(Point correspondence tracking data)
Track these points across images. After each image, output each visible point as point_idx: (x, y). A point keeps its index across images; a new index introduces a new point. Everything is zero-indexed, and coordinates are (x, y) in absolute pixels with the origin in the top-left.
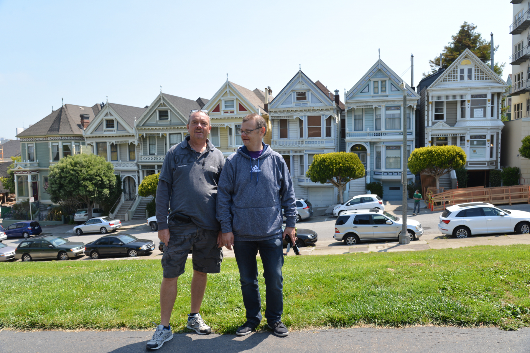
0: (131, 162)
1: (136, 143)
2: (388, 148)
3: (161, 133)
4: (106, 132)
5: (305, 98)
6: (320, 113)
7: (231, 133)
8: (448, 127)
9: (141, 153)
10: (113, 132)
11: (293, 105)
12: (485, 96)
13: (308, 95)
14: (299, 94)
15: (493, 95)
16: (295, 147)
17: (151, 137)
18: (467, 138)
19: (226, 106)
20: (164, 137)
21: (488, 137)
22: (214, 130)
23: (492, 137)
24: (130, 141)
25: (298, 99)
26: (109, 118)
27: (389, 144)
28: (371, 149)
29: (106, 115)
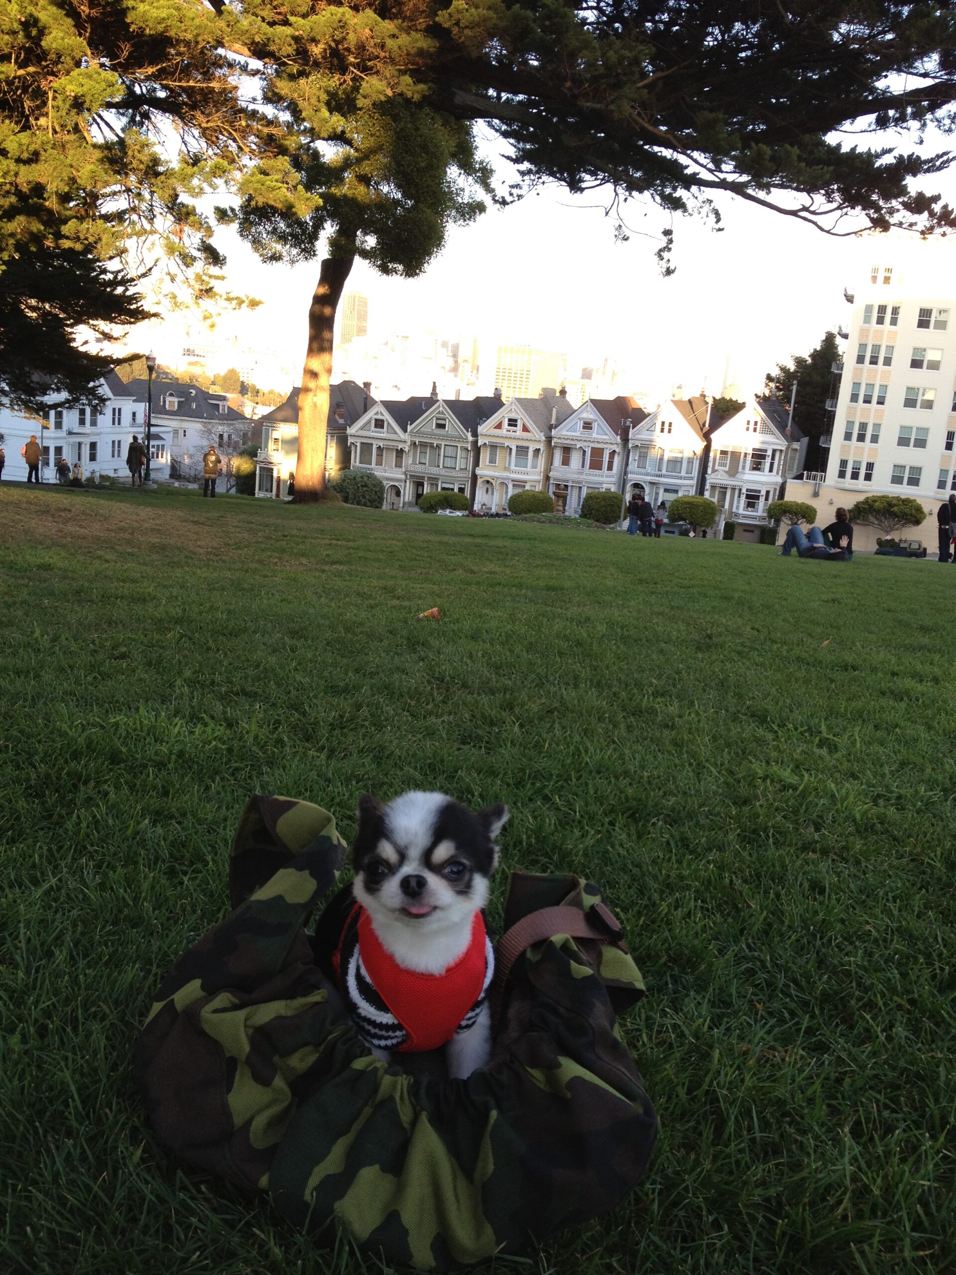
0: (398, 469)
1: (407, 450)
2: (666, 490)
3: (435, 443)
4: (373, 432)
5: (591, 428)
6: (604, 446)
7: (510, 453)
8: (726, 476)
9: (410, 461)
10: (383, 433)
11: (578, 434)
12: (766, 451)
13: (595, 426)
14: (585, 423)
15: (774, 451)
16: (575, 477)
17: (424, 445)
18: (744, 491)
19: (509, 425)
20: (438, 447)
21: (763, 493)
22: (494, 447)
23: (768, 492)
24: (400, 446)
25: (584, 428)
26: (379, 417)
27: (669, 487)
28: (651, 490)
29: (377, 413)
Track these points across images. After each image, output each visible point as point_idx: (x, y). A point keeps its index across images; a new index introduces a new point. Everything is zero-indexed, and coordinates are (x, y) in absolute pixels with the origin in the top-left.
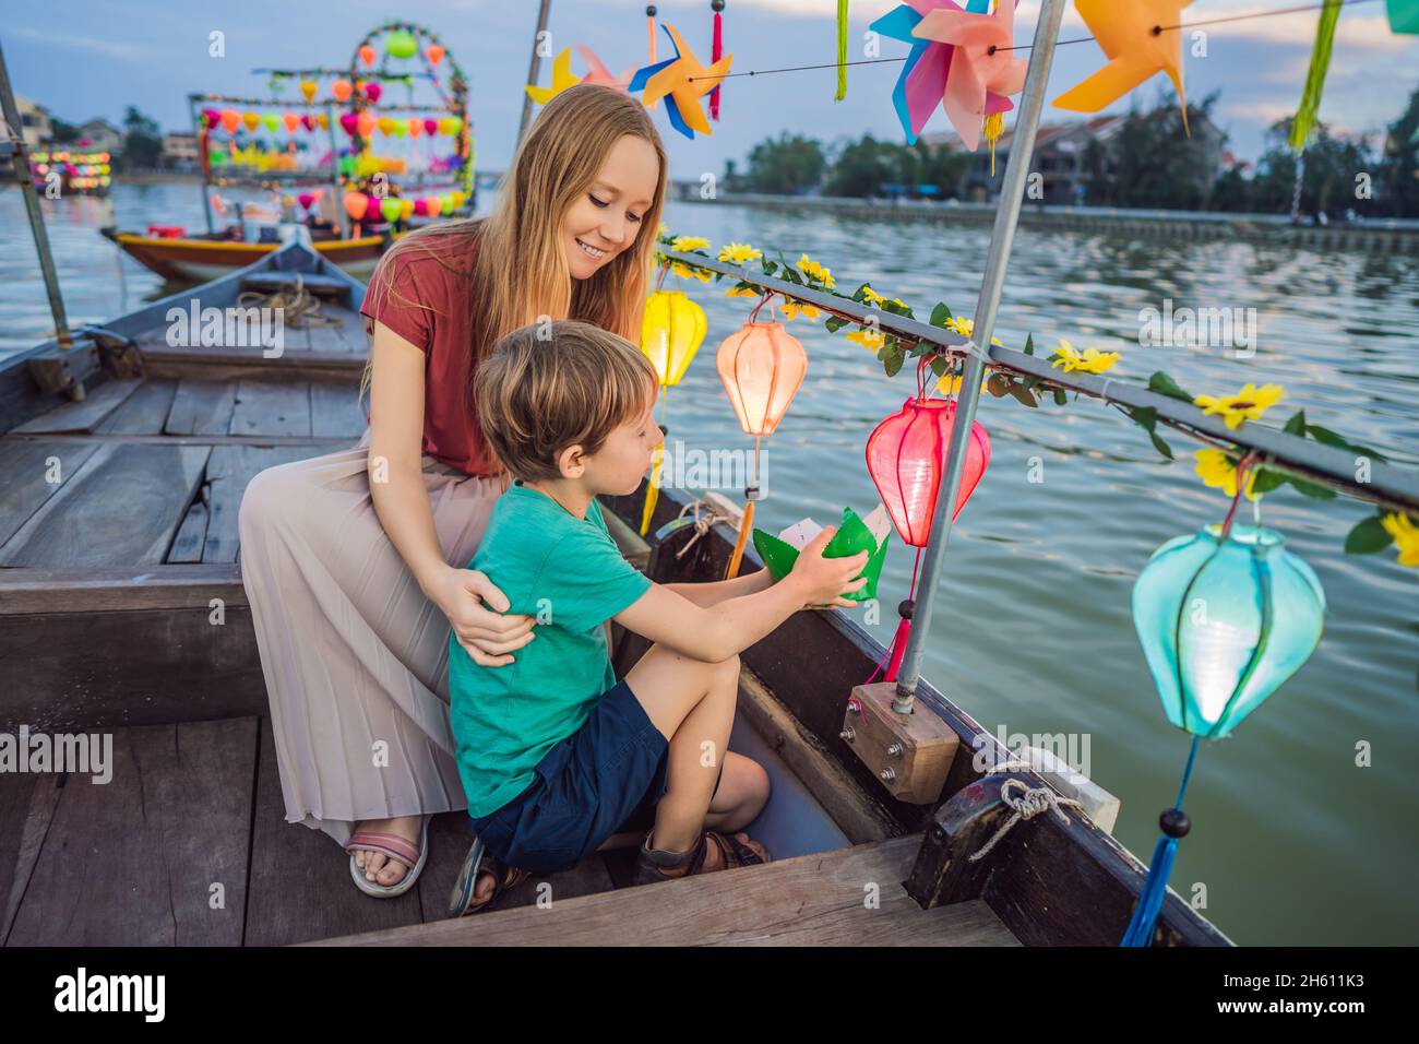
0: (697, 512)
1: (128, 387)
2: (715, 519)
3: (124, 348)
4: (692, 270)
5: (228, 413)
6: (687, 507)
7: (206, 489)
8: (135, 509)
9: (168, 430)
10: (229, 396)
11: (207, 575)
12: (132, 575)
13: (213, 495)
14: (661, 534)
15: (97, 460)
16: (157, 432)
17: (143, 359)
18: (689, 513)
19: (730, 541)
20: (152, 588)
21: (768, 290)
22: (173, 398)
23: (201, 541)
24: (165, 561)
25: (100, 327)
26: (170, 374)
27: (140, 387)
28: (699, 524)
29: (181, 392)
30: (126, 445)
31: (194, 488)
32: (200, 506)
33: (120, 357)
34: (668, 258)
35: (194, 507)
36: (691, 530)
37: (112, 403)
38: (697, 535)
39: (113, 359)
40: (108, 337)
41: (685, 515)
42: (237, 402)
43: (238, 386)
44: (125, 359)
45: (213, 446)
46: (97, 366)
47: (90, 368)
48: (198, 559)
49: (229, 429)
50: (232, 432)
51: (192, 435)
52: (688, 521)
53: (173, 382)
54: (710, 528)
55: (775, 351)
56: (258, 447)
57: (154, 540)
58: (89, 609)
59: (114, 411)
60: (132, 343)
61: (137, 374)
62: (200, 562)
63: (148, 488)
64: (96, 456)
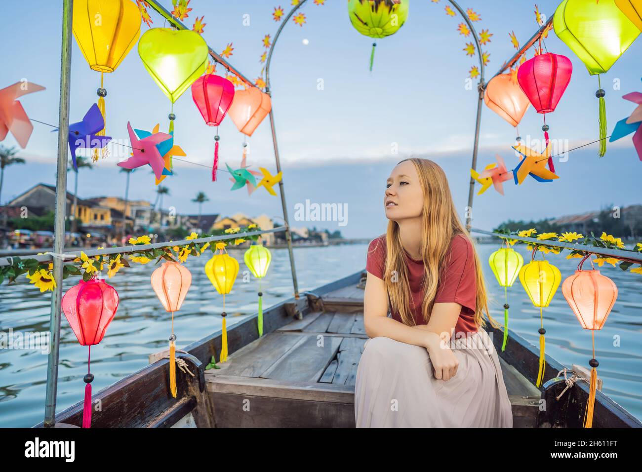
* * *
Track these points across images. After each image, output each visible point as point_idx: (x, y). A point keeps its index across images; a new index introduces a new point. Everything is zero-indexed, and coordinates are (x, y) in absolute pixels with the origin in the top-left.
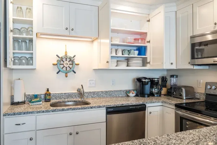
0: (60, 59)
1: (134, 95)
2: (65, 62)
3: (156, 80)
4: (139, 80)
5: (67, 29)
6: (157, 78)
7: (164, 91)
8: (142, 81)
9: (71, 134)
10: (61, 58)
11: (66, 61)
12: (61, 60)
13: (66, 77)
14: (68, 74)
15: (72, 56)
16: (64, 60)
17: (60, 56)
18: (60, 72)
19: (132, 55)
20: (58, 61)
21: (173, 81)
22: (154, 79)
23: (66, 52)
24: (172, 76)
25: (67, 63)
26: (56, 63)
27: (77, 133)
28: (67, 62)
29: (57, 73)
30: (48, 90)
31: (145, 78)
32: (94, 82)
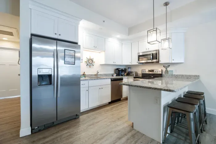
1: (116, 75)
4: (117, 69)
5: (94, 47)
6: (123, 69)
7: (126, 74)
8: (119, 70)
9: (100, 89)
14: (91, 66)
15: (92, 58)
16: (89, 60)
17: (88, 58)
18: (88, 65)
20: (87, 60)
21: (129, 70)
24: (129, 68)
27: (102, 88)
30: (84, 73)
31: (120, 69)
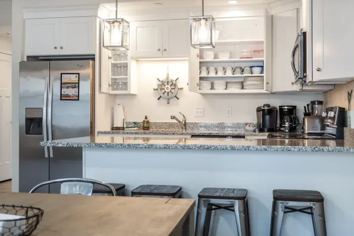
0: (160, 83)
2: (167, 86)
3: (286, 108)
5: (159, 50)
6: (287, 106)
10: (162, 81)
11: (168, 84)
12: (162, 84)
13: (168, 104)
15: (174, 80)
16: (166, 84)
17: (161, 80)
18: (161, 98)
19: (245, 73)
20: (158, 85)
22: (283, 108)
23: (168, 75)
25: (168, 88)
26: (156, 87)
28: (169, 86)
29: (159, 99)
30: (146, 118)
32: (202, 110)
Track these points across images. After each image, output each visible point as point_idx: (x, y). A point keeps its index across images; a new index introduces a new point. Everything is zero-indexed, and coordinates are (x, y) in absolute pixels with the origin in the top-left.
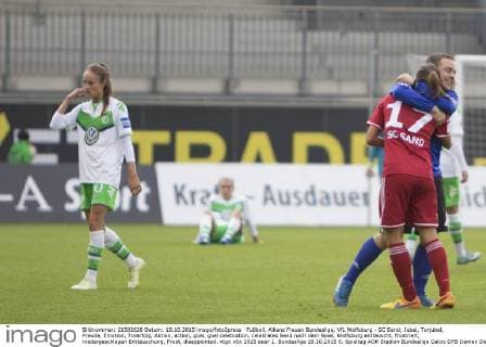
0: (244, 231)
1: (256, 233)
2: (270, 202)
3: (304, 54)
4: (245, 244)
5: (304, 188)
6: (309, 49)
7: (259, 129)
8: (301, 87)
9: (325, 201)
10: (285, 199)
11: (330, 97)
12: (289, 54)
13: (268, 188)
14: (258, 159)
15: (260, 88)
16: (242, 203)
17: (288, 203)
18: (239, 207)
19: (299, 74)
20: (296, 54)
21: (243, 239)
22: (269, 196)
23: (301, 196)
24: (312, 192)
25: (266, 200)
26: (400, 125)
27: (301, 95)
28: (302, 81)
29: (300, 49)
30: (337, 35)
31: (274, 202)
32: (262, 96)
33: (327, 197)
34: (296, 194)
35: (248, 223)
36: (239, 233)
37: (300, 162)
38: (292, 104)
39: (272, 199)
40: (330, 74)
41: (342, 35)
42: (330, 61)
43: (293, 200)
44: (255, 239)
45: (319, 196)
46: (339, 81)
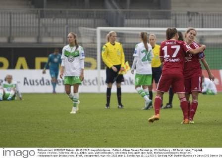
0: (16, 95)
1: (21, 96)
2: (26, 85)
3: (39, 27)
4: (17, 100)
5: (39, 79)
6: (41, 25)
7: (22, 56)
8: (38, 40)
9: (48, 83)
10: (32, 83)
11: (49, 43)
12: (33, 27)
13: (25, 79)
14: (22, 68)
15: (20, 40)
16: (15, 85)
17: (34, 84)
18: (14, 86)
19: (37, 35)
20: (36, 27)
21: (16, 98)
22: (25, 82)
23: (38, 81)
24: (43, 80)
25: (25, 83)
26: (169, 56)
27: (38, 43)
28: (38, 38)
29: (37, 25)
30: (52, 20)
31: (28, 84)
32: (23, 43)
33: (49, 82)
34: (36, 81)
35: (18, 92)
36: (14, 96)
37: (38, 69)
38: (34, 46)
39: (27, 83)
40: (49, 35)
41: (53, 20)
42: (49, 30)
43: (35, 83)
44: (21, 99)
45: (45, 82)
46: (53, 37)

_Work item_
Give back the records above exactly, limited to the lines between the one holding "13: (268, 188)" and the one holding "45: (319, 196)", inclusive.

_Your solution_
13: (268, 188)
14: (258, 159)
15: (260, 88)
16: (242, 203)
17: (288, 203)
18: (239, 207)
19: (299, 74)
20: (296, 54)
21: (243, 239)
22: (269, 196)
23: (301, 196)
24: (312, 192)
25: (266, 200)
26: (400, 125)
27: (301, 95)
28: (302, 81)
29: (300, 49)
30: (337, 35)
31: (274, 202)
32: (262, 96)
33: (327, 197)
34: (296, 194)
35: (248, 223)
36: (239, 233)
37: (300, 162)
38: (292, 104)
39: (272, 199)
40: (330, 74)
41: (342, 35)
42: (330, 61)
43: (293, 200)
44: (255, 239)
45: (319, 196)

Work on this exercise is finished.